Jenkin wrote to MyCSP demanding answers after CSW reported that retired officials had been sent letters telling them to return large sums of money years after retiring. In many cases they were not told why they had been repaid, but further enquiries revealed a litany of separate errors in the information given to MyCSP when people retired, including mistakes in calculating overtime payments and missing pay data.

In the letter, Thurstan admitted that on many occasions, MyCSP had failed to recalculate pension payments after scheme employers – which include government departments – had provided the administrator with updated figures. He said MyCSP had calculated pension entitlements correctly based on the data employers provided at the time of retirement, but changes to the data provided later “were not being acted upon in every case”.

“This meant that a number of pensions, which should have been revised, had not been,” he said.

The letter, which was dated 24 July but has just been published, was copied to John Manzoni, civil service chief executive and permanent secretary to the Cabinet Office.

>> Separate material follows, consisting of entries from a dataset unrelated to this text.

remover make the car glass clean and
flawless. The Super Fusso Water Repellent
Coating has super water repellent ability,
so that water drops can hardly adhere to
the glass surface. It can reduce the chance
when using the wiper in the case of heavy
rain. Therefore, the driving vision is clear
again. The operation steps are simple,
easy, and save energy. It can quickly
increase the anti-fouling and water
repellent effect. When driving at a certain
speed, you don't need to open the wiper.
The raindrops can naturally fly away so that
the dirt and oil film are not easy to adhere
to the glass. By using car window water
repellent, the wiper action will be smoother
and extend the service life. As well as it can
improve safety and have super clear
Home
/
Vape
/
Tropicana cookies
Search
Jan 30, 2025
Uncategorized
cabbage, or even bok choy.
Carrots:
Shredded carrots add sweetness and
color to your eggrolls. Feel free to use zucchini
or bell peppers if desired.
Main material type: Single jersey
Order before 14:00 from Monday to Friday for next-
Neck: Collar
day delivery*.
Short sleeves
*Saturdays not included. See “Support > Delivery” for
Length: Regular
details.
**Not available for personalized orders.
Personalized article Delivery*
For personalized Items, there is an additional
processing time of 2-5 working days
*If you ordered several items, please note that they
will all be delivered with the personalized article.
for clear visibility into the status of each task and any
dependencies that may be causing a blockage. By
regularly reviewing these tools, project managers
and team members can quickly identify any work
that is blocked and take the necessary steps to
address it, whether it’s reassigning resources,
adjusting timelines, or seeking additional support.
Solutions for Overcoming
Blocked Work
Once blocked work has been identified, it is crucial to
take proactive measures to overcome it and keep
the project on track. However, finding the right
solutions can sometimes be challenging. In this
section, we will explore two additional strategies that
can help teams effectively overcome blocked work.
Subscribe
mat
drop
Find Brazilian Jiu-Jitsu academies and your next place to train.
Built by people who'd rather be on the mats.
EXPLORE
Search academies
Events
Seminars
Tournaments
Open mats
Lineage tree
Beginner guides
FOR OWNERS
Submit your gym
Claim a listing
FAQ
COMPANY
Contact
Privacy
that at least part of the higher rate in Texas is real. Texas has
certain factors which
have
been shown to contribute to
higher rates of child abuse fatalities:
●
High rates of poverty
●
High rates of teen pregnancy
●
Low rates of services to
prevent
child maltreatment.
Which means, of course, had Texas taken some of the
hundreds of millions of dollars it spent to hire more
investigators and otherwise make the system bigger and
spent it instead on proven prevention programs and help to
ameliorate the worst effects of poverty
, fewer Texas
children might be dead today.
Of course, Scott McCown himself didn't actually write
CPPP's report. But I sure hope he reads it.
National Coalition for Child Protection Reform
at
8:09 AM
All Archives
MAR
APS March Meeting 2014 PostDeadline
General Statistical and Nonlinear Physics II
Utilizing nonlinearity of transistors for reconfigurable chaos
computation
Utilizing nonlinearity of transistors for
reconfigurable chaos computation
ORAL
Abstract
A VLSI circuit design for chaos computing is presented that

It comes ahead of a meeting between the Cabinet Office and civil service trade unions tomorrow to discuss matters including the overpayments. The FDA and PCS unions have urged the Cabinet Office to write them off, saying the people affected had no way of knowing they were being overpaid.

Jenkin had asked MyCSP to explain why it was demanding that people pay back the money, when around £22m in pensions overpayments arising from a separate error had been written off earlier this year.

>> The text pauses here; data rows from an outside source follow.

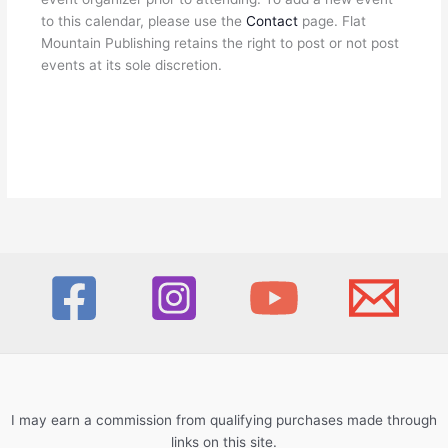
to this calendar, please use the
Contact
page. Flat
Mountain Publishing retains the right to post or not post
events at its sole discretion.
I may earn a commission from qualifying purchases made through
links on this site.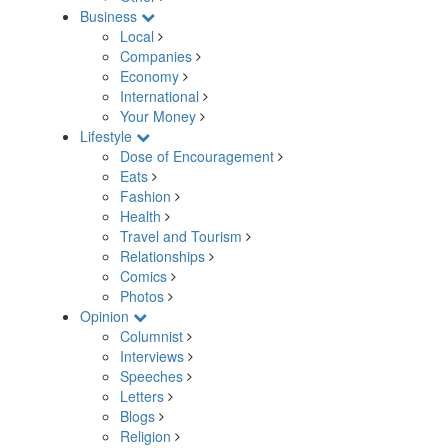
Business
Local
Companies
Economy
International
Your Money
Lifestyle
Dose of Encouragement
Eats
Fashion
Health
Travel and Tourism
Relationships
Comics
Photos
Opinion
Columnist
Interviews
Speeches
Letters
Blogs
Religion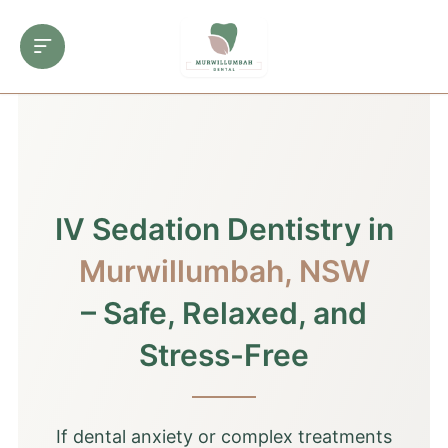
IV Sedation Dentistry in
Murwillumbah, NSW
– Safe, Relaxed, and
Stress-Free
If dental anxiety or complex treatments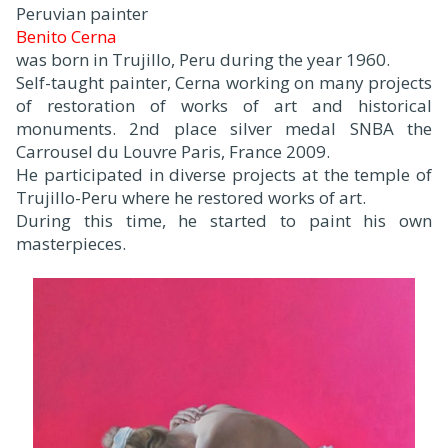
Peruvian painter
Benito Cerna
was born in Trujillo, Peru during the year 1960.
Self-taught painter, Cerna working on many projects
of restoration of works of art and historical
monuments. 2nd place silver medal SNBA the
Carrousel du Louvre Paris, France 2009.
He participated in diverse projects at the temple of
Trujillo-Peru where he restored works of art.
During this time, he started to paint his own
masterpieces.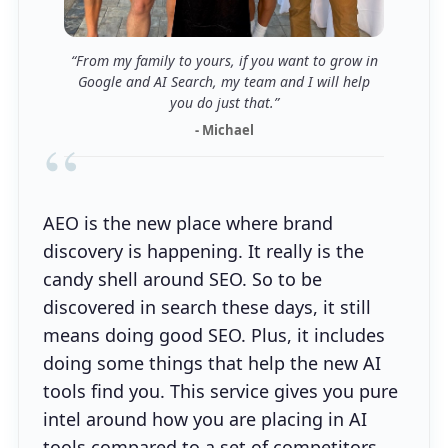
“From my family to yours, if you want to grow in
Google and AI Search, my team and I will help
you do just that.”
- Michael
“
AEO is the new place where brand
discovery is happening. It really is the
candy shell around SEO. So to be
discovered in search these days, it still
means doing good SEO. Plus, it includes
doing some things that help the new AI
tools find you. This service gives you pure
intel around how you are placing in AI
tools compared to a set of competitors.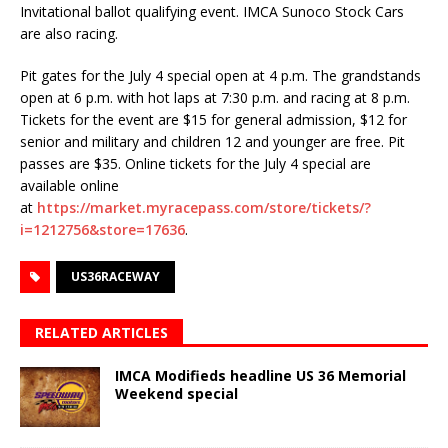
Invitational ballot qualifying event. IMCA Sunoco Stock Cars
are also racing.
Pit gates for the July 4 special open at 4 p.m. The grandstands
open at 6 p.m. with hot laps at 7:30 p.m. and racing at 8 p.m.
Tickets for the event are $15 for general admission, $12 for
senior and military and children 12 and younger are free. Pit
passes are $35. Online tickets for the July 4 special are
available online
at
https://market.myracepass.com/store/tickets/?
i=1212756&store=17636
.
US36RACEWAY
RELATED ARTICLES
IMCA Modifieds headline US 36 Memorial
Weekend special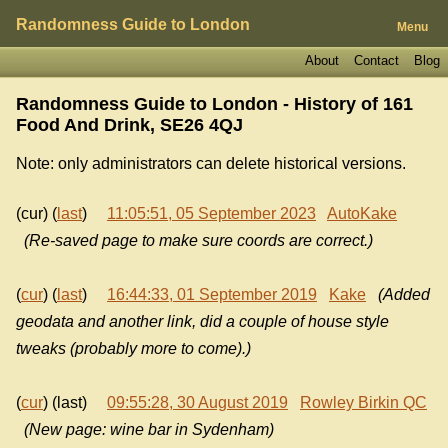
Randomness Guide to London
Menu
About
Contact
Blog
Randomness Guide to London - History of
161
Food And Drink, SE26 4QJ
Note: only administrators can delete historical versions.
(cur) (
last
)
11:05:51, 05 September 2023
AutoKake
(Re-saved page to make sure coords are correct.)
(
cur
) (
last
)
16:44:33, 01 September 2019
Kake
(Added
geodata and another link, did a couple of house style
tweaks (probably more to come).)
(
cur
) (last)
09:55:28, 30 August 2019
Rowley Birkin QC
(New page: wine bar in Sydenham)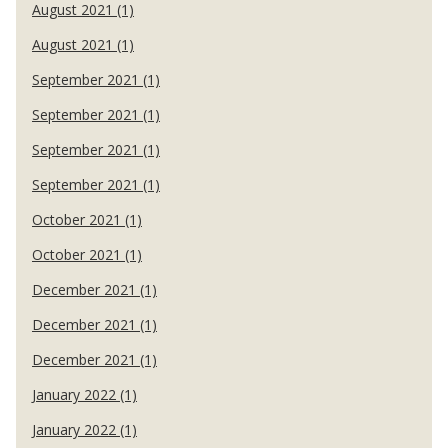
August 2021 (1)
August 2021 (1)
September 2021 (1)
September 2021 (1)
September 2021 (1)
September 2021 (1)
October 2021 (1)
October 2021 (1)
December 2021 (1)
December 2021 (1)
December 2021 (1)
January 2022 (1)
January 2022 (1)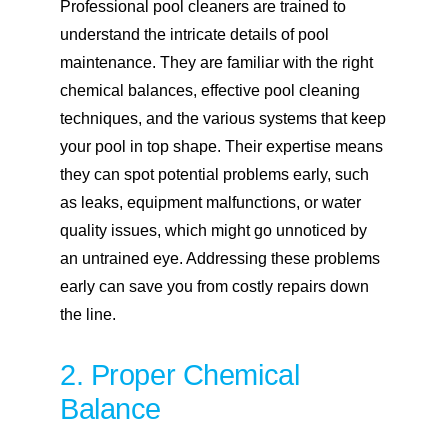
Professional pool cleaners are trained to
understand the intricate details of pool
maintenance. They are familiar with the right
chemical balances, effective pool cleaning
techniques, and the various systems that keep
your pool in top shape. Their expertise means
they can spot potential problems early, such
as leaks, equipment malfunctions, or water
quality issues, which might go unnoticed by
an untrained eye. Addressing these problems
early can save you from costly repairs down
the line.
2. Proper Chemical
Balance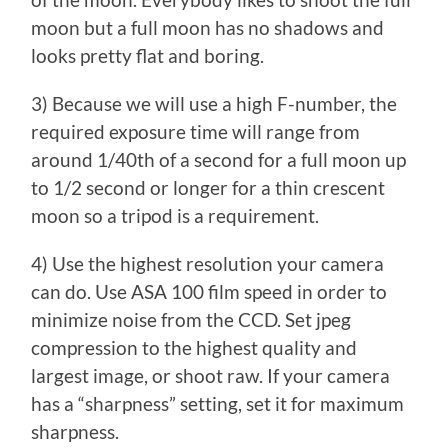
of the moon. Everybody likes to shoot the full
moon but a full moon has no shadows and
looks pretty flat and boring.
3) Because we will use a high F-number, the
required exposure time will range from
around 1/40th of a second for a full moon up
to 1/2 second or longer for a thin crescent
moon so a tripod is a requirement.
4) Use the highest resolution your camera
can do. Use ASA 100 film speed in order to
minimize noise from the CCD. Set jpeg
compression to the highest quality and
largest image, or shoot raw. If your camera
has a “sharpness” setting, set it for maximum
sharpness.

The Cabinet Office announced in March that it would write off overpayments made to some 36,000 pensioners because of a seperate error calculating part of people’s pension entitlement, known as the Guaranteed Minimum Pension.

Thurstan said there were “a number of reasons” why the incidents were being treated differently. One such reason was that the pension revisions leading to the most repayment demands were “business as usual administration processes”, while the GMP error was an “industry-wide issue driven by legislation”.

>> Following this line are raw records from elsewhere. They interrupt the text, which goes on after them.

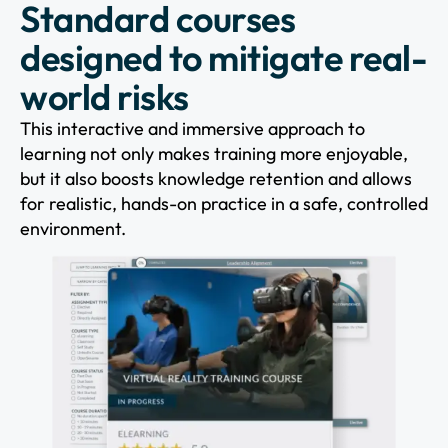
Standard courses
designed to mitigate real-
world risks
This interactive and immersive approach to
learning not only makes training more enjoyable,
but it also boosts knowledge retention and allows
for realistic, hands-on practice in a safe, controlled
environment.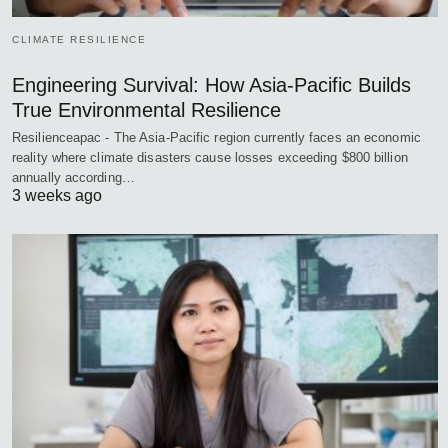
CLIMATE RESILIENCE
Engineering Survival: How Asia-Pacific Builds
True Environmental Resilience
Resilienceapac - The Asia-Pacific region currently faces an economic
reality where climate disasters cause losses exceeding $800 billion
annually according…
3 weeks ago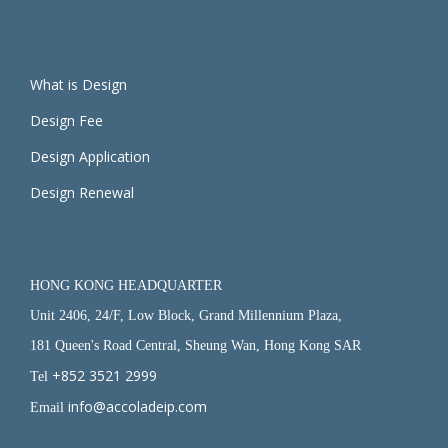
What is Design
Design Fee
Design Application
Design Renewal
HONG KONG HEADQUARTER
Unit 2406, 24/F, Low Block, Grand Millennium Plaza,
181 Queen's Road Central, Sheung Wan, Hong Kong SAR
+852 3521 2999
Tel
info@accoladeip.com
Email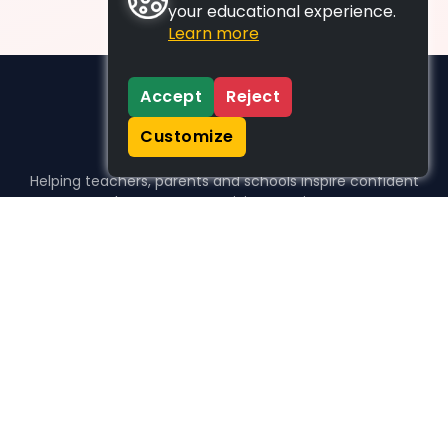
your educational experience.
Learn more
Accept
Reject
Customize
Helping teachers, parents and schools inspire confident
learners, one activity at a time.
WHO WE HELP
For parents
For teachers
For schools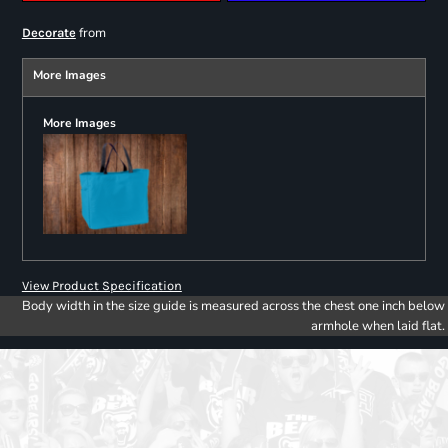
from
Decorate
More Images
More Images
View Product Specification
Body width in the size guide is measured across the chest one inch below
armhole when laid flat.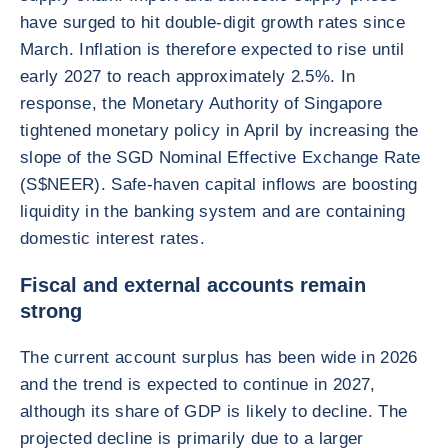
have surged to hit double-digit growth rates since
March. Inflation is therefore expected to rise until
early 2027 to reach approximately 2.5%. In
response, the Monetary Authority of Singapore
tightened monetary policy in April by increasing the
slope of the SGD Nominal Effective Exchange Rate
(S$NEER). Safe-haven capital inflows are boosting
liquidity in the banking system and are containing
domestic interest rates.
Fiscal and external accounts remain
strong
The current account surplus has been wide in 2026
and the trend is expected to continue in 2027,
although its share of GDP is likely to decline. The
projected decline is primarily due to a larger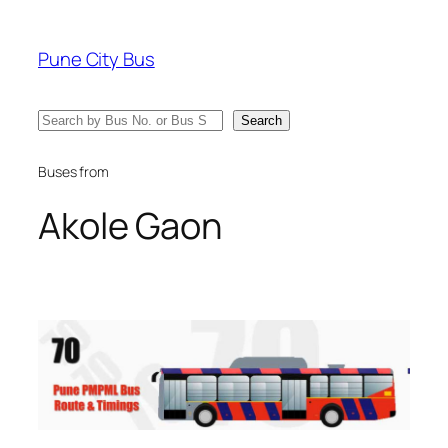
Skip
to
Pune City Bus
content
Search
Search
Buses from
Akole Gaon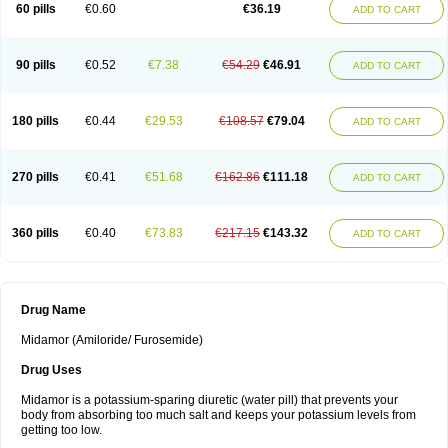
60 pills
€0.60
€36.19
ADD TO CART
90 pills
€0.52
€7.38
€54.29
€46.91
ADD TO CART
180 pills
€0.44
€29.53
€108.57
€79.04
ADD TO CART
270 pills
€0.41
€51.68
€162.86
€111.18
ADD TO CART
360 pills
€0.40
€73.83
€217.15
€143.32
ADD TO CART
Drug Name
Midamor (Amiloride/ Furosemide)
Drug Uses
Midamor is a potassium-sparing diuretic (water pill) that prevents your
body from absorbing too much salt and keeps your potassium levels from
getting too low.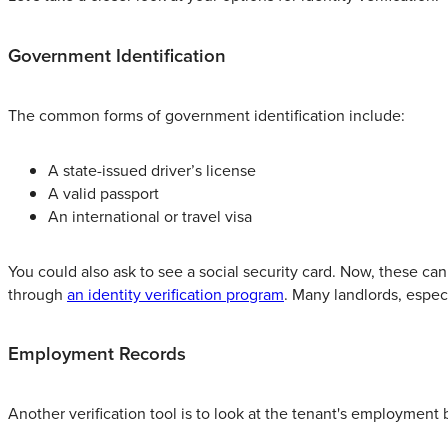
Government Identification
The common forms of government identification include:
A state-issued driver’s license
A valid passport
An international or travel visa
You could also ask to see a social security card. Now, these can 
through
an identity verification program
. Many landlords, espec
Employment Records
Another verification tool is to look at the tenant's employmen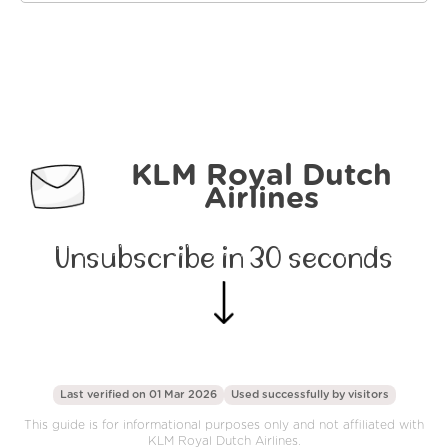
KLM Royal Dutch
Airlines
Unsubscribe in 30 seconds
Last verified on 01 Mar 2026
Used successfully by
visitors
This guide is for informational purposes only and not affiliated with
KLM Royal Dutch Airlines.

He also said the decision over whether to recover the overpayments was made according to the Treasury’s guidance on managing public money.

“The number of these overpayments is considerably lower and they have a significantly higher average amount. It was therefore deemed cost effective to pursue recovery in line with Managing Public Money,” he said.

He also said scheme members who had been overpaid may be liable for an extra tax bill if their overpayments were written off, because the write-off may be considered an “unauthorised payment” by HM Revenue and Customs. This was not the case for GMP-related overpayments, he said.

Thurstan said that following the 2016 review, MyCSP had updated its processes to ensure pensions were revised quickly when employers provided updated pay data. “I can assure you that following the process improvements we introduced in May 2017, there have been no subsequent delays to cases where revisions are required,” he said.